When I worked in finance the thing that made the analysts happiest was a split election wherein neither side could accomplish much. We now have the opposite of that, and worse a capricious leader who makes huge changes without much justification or explanation. Pressing "shuffle" on the economic policy doesn't help anyone.
To finance the best government is the least effective government.
No executive will ever want to say they made poor decisions that resulted in overhiring.
Instead, someone else's fault.
The same way for awhile the failings of certain businesses "those damn millennials refusing to spend money here" instead of "we priced ourselves out of the market".
But by the investment contracts OpenAI announced, if they replaced every white collar job in the world and captured all of their salary, they would have a P/E of ~1/70. (Assuming no costs at all.)
You decide what return horizon you are comfortable with and solve the linear equation for it. (But my numbers are from the end of last year, I haven't seen any more recent compilation of their contracts.)
Many ego’s are gonna be battered after all this fizzles out
I personally think that AI is being used as a convenient blanket to hide the plumes of smoke emanating from an economy engulfed in flames.
So, the "AI job losses" just happen to be before AI started to boom, during the kickoff of largest trade war in 100 years?
They don't mention the trade war at all in the piece? And no analysis whatsoever of what other factors could have resulted in "customer service representatives and certain types of secretaries and salespeople" being let go. Who the hell writes this crap? What was the point?
Basically, AI is replacing tasks of jobs, not jobs per se. There's a study by folks from MIT on what tasks, and which roles are most at risk.
We need a modern take of the movie "They Live". Granted, any copy would not be anywhere near as good as the original, even for a B movie, but AI is really turning into skynet (but it sucks).

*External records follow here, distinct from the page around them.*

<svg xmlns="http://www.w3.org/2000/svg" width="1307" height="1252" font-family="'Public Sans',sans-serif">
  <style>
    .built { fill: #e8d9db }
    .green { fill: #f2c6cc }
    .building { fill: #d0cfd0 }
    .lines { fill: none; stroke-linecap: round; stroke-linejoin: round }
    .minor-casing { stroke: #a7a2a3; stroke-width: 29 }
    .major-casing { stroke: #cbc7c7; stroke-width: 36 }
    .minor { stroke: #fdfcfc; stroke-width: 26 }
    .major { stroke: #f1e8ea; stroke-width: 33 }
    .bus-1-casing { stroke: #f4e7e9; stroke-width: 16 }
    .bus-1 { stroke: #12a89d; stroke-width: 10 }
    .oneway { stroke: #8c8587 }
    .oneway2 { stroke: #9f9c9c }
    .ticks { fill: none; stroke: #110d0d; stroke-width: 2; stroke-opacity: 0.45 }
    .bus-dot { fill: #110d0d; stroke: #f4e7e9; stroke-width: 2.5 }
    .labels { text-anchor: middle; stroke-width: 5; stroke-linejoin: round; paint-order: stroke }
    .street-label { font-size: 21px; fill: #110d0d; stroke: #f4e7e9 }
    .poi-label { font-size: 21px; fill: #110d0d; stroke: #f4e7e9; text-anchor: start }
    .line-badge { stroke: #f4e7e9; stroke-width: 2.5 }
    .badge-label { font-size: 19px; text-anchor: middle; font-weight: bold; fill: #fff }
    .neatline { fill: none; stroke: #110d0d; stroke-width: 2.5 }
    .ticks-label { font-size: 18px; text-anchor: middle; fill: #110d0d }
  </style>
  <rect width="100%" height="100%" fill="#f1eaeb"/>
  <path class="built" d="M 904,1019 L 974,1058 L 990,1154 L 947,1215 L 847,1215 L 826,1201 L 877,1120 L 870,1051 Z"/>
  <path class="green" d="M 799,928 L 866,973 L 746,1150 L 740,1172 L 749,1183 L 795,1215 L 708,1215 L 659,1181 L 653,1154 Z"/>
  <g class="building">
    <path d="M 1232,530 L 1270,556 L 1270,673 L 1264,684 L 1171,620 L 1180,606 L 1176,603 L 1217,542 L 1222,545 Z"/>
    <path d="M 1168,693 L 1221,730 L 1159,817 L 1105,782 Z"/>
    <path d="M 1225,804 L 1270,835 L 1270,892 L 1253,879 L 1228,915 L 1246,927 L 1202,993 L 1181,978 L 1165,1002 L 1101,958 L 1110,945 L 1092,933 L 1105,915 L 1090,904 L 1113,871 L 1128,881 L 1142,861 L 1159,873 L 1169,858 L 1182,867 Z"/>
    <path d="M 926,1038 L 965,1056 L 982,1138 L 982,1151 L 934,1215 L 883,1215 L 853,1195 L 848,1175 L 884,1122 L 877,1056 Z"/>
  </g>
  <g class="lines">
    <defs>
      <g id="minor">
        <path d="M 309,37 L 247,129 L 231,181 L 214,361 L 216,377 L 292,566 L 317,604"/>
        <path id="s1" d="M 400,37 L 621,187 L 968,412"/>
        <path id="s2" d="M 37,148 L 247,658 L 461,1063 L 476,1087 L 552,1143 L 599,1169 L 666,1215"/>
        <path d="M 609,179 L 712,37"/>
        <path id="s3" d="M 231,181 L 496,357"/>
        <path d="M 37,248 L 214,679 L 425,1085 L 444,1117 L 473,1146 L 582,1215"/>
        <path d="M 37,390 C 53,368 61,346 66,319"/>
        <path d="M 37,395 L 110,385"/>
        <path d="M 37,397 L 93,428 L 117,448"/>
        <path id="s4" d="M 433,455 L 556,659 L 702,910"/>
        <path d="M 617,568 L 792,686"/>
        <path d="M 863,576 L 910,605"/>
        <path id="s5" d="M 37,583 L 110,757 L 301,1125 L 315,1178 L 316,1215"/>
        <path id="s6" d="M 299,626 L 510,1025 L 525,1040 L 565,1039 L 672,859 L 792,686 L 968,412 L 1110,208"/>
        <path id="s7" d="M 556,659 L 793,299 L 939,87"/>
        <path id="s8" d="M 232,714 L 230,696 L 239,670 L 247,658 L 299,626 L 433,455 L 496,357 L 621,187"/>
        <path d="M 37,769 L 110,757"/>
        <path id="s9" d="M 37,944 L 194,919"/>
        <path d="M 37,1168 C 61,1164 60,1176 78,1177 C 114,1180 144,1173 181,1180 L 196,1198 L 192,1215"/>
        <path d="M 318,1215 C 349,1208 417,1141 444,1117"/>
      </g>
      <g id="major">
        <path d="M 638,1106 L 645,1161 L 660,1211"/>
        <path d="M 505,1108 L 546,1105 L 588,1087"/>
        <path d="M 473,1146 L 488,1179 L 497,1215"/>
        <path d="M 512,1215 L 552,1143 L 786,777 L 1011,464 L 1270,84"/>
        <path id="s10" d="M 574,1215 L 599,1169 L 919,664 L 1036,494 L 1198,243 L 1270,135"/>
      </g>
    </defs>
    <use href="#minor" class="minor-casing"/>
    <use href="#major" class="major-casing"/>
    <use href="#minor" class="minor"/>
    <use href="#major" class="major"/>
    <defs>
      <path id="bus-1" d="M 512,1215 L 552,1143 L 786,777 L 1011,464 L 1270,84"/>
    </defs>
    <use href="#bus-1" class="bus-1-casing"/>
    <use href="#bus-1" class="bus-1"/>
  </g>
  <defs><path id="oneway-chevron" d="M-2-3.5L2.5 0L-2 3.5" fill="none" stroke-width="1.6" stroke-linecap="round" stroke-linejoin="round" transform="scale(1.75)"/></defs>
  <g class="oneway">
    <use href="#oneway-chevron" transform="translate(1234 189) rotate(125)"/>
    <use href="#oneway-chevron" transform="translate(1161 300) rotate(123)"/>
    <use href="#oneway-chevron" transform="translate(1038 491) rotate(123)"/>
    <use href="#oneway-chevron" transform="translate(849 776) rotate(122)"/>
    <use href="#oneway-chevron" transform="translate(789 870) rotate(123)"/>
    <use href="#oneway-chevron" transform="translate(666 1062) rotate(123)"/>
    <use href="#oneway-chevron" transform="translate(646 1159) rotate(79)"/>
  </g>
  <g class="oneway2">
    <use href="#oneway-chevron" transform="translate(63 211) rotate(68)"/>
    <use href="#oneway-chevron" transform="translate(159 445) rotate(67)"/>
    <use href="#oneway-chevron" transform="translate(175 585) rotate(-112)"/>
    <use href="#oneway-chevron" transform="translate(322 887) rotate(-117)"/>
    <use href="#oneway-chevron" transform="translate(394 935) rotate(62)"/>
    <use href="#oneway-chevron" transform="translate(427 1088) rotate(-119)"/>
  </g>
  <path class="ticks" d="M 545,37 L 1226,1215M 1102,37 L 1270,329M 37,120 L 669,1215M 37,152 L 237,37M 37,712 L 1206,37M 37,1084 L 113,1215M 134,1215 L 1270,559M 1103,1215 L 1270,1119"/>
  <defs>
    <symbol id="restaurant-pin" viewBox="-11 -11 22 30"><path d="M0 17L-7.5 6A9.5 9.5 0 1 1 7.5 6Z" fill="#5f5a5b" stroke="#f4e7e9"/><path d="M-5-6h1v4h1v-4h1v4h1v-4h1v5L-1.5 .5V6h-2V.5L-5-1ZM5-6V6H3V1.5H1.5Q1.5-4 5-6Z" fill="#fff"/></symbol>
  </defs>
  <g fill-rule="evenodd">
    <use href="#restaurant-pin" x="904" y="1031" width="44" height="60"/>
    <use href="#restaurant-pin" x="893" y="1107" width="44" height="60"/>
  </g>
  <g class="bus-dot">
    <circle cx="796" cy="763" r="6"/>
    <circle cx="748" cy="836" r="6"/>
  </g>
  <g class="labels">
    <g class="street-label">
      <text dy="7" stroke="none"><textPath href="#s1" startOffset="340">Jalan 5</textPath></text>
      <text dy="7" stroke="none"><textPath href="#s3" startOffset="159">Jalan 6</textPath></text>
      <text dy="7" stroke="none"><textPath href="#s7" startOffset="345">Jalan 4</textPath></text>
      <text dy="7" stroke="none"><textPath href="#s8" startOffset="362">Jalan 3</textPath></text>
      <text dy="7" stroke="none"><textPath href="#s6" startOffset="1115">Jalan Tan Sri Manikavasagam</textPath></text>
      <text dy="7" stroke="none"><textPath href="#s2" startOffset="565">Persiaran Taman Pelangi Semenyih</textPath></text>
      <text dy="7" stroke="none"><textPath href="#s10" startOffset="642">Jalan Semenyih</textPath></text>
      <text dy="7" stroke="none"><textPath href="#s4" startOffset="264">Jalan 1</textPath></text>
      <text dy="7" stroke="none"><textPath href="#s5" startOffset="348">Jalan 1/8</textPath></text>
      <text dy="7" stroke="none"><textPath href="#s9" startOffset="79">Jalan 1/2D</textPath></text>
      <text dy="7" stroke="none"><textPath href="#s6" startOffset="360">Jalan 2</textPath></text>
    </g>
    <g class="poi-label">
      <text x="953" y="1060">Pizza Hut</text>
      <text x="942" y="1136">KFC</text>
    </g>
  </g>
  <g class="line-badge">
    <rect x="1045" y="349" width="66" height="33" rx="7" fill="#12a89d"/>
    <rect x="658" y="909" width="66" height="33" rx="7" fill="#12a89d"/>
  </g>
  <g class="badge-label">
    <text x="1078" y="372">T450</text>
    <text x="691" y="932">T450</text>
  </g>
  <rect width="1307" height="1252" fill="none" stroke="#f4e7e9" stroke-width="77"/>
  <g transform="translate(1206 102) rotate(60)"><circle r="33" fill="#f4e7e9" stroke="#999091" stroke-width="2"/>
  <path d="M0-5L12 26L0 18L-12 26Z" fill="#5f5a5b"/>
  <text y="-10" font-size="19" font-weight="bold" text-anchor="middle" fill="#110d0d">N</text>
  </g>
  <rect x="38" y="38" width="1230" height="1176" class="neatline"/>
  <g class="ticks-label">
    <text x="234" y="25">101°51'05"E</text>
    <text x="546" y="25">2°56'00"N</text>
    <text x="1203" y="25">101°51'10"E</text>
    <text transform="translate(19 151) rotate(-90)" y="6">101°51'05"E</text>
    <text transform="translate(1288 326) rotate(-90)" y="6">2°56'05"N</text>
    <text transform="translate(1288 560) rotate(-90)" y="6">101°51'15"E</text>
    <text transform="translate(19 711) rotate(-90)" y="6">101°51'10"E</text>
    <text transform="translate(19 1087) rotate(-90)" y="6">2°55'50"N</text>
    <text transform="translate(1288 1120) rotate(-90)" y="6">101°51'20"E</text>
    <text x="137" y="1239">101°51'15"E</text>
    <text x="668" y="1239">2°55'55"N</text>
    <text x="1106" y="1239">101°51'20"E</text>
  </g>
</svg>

If you're arguing against "AI" on HackerNews, you might as well join the Washington Generals. You and your opinion are tolerated only as long as there is a more popular pro-AI opinion in the replies to your comment.

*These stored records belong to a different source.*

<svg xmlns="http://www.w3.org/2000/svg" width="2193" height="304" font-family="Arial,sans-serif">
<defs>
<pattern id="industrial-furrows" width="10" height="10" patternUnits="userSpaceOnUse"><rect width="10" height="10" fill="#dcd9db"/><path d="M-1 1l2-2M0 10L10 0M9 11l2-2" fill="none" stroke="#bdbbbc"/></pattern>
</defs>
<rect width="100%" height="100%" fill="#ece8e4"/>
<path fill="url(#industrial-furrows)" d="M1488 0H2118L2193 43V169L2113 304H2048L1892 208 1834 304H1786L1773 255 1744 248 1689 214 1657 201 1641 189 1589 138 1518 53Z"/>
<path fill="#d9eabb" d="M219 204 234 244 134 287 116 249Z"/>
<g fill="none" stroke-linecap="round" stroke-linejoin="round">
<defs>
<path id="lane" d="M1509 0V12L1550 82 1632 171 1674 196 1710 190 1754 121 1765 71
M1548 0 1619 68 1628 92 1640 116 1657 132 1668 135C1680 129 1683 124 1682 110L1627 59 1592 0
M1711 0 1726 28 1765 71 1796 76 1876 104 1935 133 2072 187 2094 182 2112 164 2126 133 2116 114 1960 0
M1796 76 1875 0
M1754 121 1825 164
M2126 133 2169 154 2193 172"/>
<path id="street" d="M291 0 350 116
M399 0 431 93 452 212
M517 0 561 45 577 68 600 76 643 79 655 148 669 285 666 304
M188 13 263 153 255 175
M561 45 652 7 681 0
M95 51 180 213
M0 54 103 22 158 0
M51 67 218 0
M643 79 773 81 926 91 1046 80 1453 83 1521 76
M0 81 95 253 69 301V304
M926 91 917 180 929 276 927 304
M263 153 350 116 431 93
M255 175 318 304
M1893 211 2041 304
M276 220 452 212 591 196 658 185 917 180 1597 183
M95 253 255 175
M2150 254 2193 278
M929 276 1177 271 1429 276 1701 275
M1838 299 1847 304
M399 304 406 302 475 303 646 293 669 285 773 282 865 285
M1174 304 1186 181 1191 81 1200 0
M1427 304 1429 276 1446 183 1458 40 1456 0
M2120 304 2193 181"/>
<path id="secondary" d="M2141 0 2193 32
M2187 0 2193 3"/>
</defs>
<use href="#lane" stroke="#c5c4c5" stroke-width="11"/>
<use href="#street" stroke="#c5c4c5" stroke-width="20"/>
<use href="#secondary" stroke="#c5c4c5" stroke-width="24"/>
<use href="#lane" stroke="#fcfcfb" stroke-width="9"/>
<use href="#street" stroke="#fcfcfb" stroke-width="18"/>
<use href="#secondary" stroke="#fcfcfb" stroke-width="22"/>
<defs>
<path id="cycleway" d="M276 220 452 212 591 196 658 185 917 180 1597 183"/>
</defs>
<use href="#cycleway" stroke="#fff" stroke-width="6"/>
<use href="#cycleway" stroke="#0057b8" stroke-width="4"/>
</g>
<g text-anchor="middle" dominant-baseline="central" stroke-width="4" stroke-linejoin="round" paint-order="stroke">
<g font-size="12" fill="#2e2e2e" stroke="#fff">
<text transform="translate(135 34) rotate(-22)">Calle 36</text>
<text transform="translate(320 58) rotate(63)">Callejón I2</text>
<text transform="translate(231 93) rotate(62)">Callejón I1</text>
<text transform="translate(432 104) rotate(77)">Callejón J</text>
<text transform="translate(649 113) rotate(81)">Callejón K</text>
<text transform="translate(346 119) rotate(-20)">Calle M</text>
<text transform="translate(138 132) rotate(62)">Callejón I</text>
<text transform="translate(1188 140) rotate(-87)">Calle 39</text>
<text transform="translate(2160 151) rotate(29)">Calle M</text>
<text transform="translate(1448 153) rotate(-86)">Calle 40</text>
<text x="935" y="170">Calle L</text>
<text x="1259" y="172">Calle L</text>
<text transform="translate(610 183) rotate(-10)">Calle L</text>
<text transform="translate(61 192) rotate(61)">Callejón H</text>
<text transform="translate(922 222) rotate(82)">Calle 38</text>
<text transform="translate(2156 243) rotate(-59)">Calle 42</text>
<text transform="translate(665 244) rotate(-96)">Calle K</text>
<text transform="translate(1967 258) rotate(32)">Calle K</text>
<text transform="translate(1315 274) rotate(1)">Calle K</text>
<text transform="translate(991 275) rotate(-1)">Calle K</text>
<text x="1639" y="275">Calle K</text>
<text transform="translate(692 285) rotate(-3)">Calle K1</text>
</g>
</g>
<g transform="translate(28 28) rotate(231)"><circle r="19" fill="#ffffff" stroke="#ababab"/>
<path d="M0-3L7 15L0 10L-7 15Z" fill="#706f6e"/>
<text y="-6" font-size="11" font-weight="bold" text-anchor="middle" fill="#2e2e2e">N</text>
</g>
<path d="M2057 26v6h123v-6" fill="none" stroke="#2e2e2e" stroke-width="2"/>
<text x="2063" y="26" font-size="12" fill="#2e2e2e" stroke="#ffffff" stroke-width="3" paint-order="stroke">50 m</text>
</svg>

If this administration works against its people and the whole world, maybe there should be a regime change. Peaceful version of Jan 6th. All the unemployed have little to lose.
- "AI" is a tool which workers use - usually to produce outputs of the same or lower quality faster. It needs a human to be constantly monitoring, steering and verifying it.
- aAI is actual AI - what sci-fi authors imagined and what ML companies promise. You ask aAI a question and it either gives you a complete, unbiased and correct answer or says why it cannot do that (insufficient information, not enough computing power, etc.). It doesn't ignore instructions or get stuck in a loop. It doesn't delete your database or exfiltrate secrets.
Obviously, this is a spectrum, not a hard division.
Crucially, "AI" is a tool for workers. aAI is a tool for owners - it replaces workers. Owners give aAI control over a company or some other form of capital and it monitors, steers and verifies humans, who will still be economically valuable for manual work, at least until robots catch up.
---
All the people hyping AI either still see it as a tool ("AI", not aAI), not believing it will mature into aAI and replace them; or they are the owner class who will benefit from not having to pay wages while maintaining their passive income.
If most of your income comes from work (as opposed to passive income from ownership), you have 0 reason to be excited by AI. Your life will not be better if you lose your economic value.
---
EDIT: If you disagree, you should be able to express why and we can have a rational discussion about it.
If you cannot express why, consider not participating in the discussion at all, not even by reducing the visibility of my opinion by downvoting it.